*Exercise set*
a – In the passage on cell phones and brain cancer, how many people did the Interphone study examine for brain cancer risk?
b – Transcribe part of the passage on cell phones and brain cancer: begin at the words "The largest cell" and stop after "Kennedy died from).".

*Passage*
Is your head a hard boiled egg?
I once went to a conference where a physician put a cell phone next to a raw egg on a table on stage. By the end of the day, the egg was hard boiled and he ate it.
The largest cell phone study to date known as Interphone linked brain cancer risk to cell phone use. This research was done by the peer reviewed International Agency on Cancer – a trusted UN watchdog group. After studying brain cancer risk in 5,100 people in 13 countries, including the US, Canada, Japan, Germany and Israel from 2000 to 2005, researchers found that use of only 1/2 hour per day for 10 years indicated that there was a suggestion of an elevated risk of getting glioma (the same type that Ted Kennedy died from).
According to the National Cancer Institute, it is estimated that 12,920 Americans died from brain cancer and 22,070 new cases were diagnosed in 2009. Brain cancer incidence and death rates have not increased in the past decade. Rates are highest in caucasians compared to any other ethnic group and men have a higher chance of dying from brain cancer than women.
In this study, people who used their phone only 30 minutes per day over 10 years had a 40 percent higher risk of glioma, compared to people who never used the phones. They also had double the risk of developing tumors on the same side of their heads where they typically held their phones. The authors, however, say that the finding was not strong enough to link cell phones to brain cancer. Why? There are several reasons for the inconclusive evidence:
1) Cell phone use is assessed through questionaires and reporting may not always be reliable especially in people with brain tumors.

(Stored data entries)
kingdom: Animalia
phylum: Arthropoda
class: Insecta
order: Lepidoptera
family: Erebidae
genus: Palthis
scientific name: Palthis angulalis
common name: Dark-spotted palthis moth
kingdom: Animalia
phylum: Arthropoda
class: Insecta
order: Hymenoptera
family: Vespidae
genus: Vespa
==
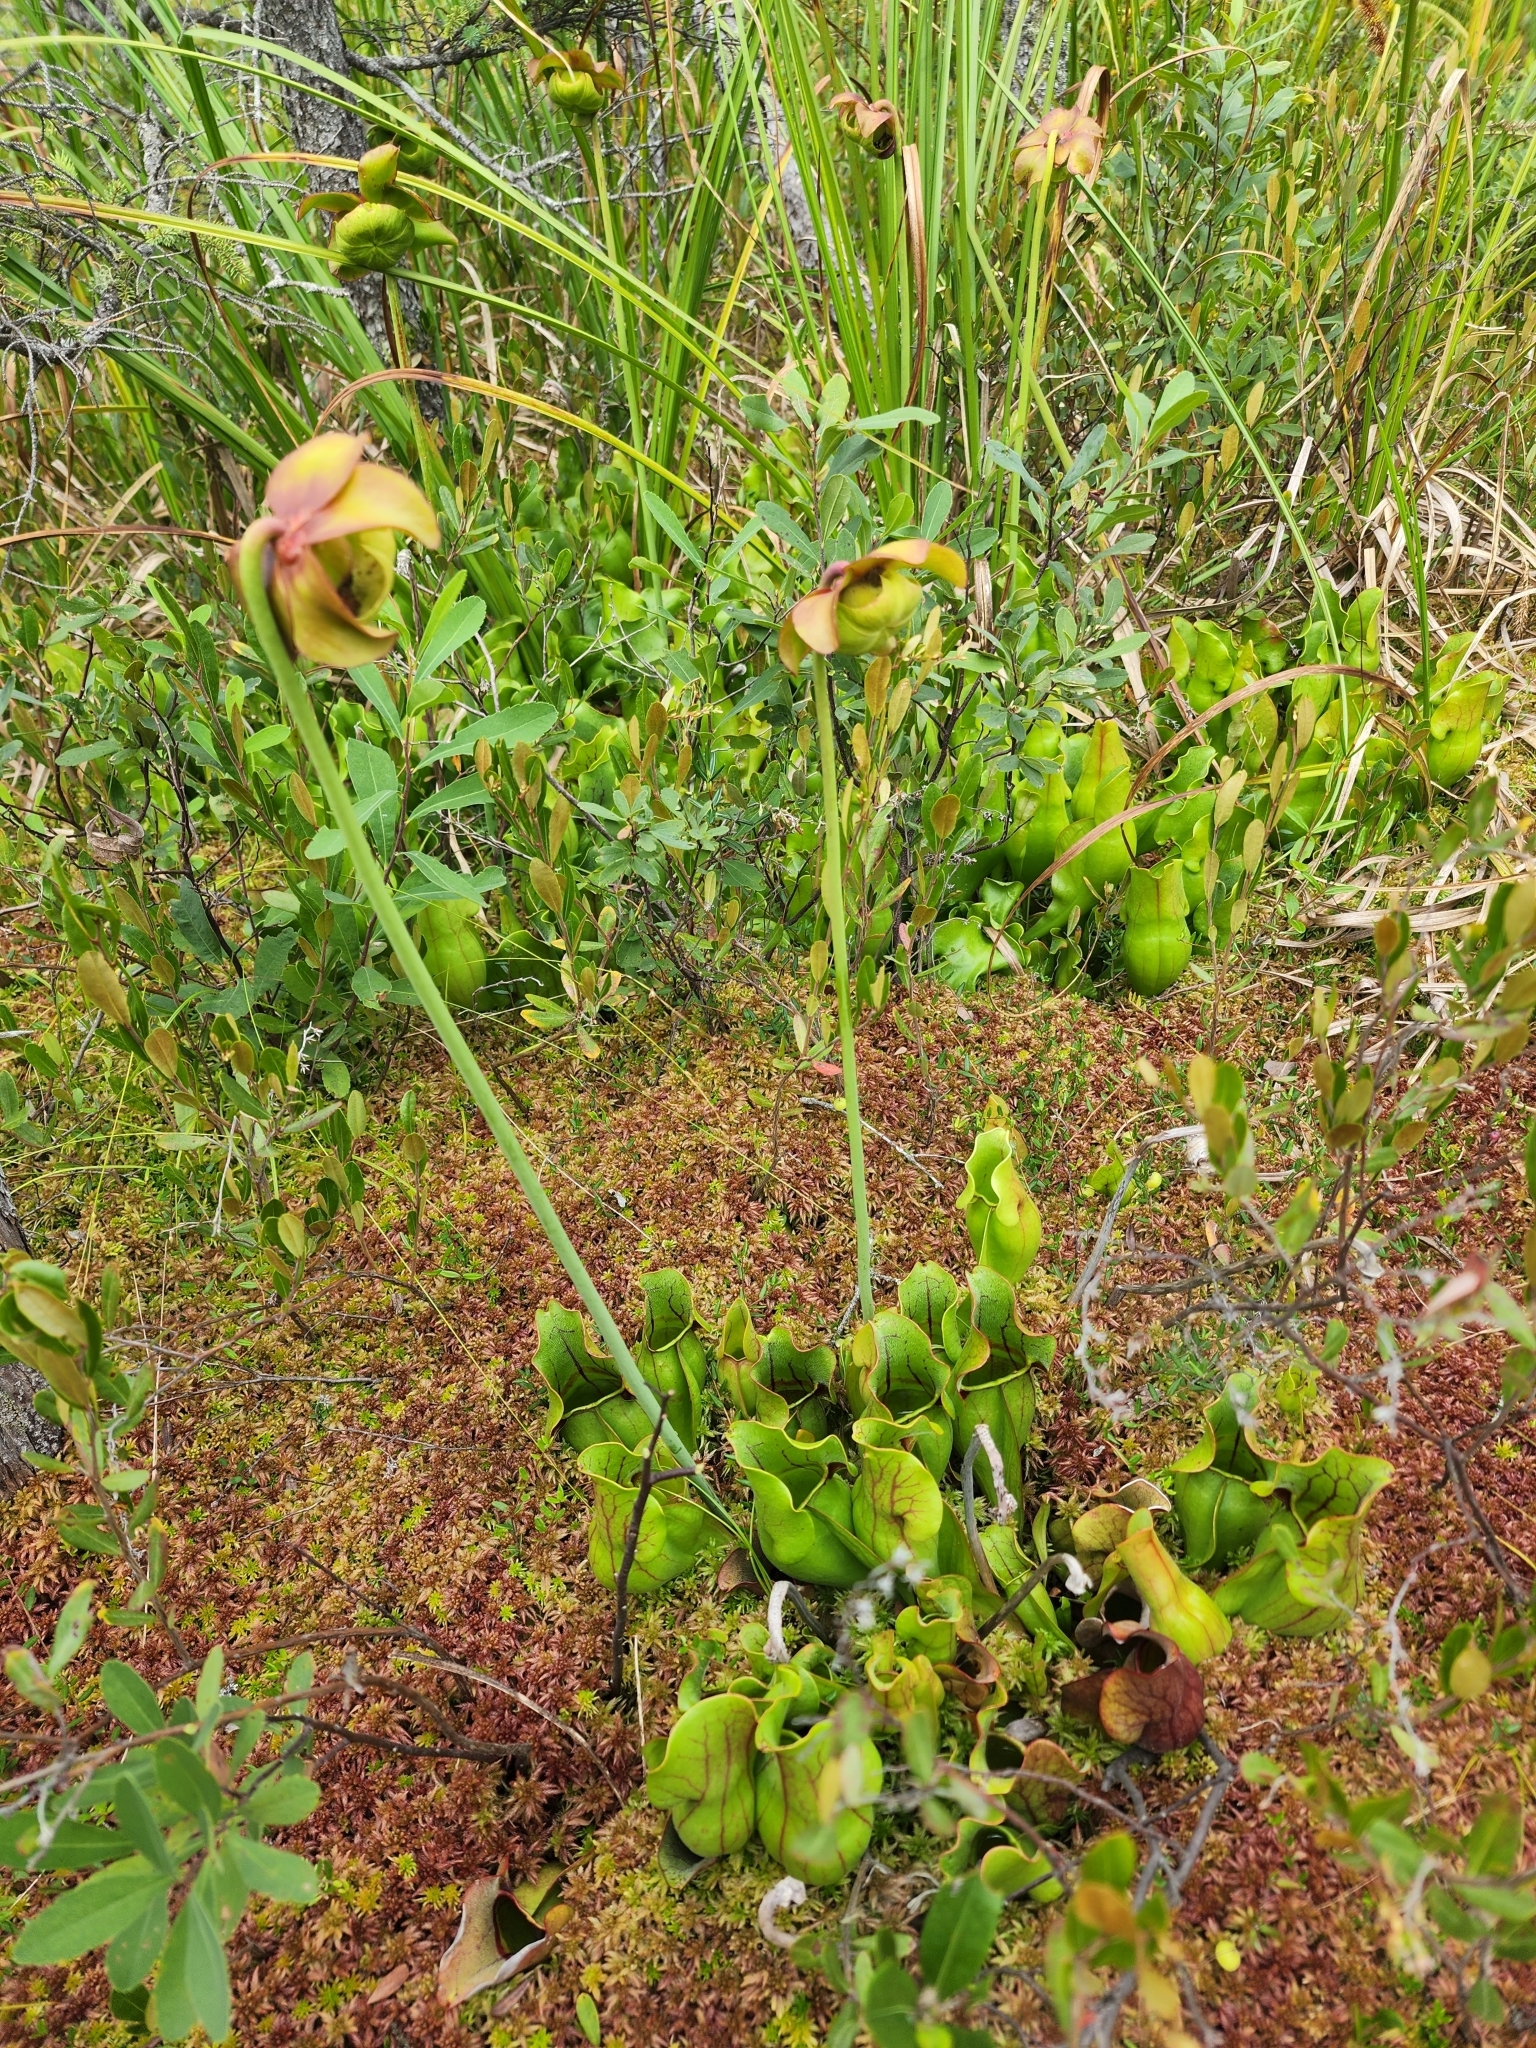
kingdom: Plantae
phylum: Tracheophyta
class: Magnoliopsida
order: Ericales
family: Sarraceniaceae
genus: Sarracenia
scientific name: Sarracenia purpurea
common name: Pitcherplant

*Responses per task*
a – 5,100 people in 13 countries.

b –
The largest cell phone study to date known as Interphone linked brain cancer risk to cell phone use. This research was done by the peer reviewed International Agency on Cancer – a trusted UN watchdog group. After studying brain cancer risk in 5,100 people in 13 countries, including the US, Canada, Japan, Germany and Israel from 2000 to 2005, researchers found that use of only 1/2 hour per day for 10 years indicated that there was a suggestion of an elevated risk of getting glioma (the same type that Ted Kennedy died from).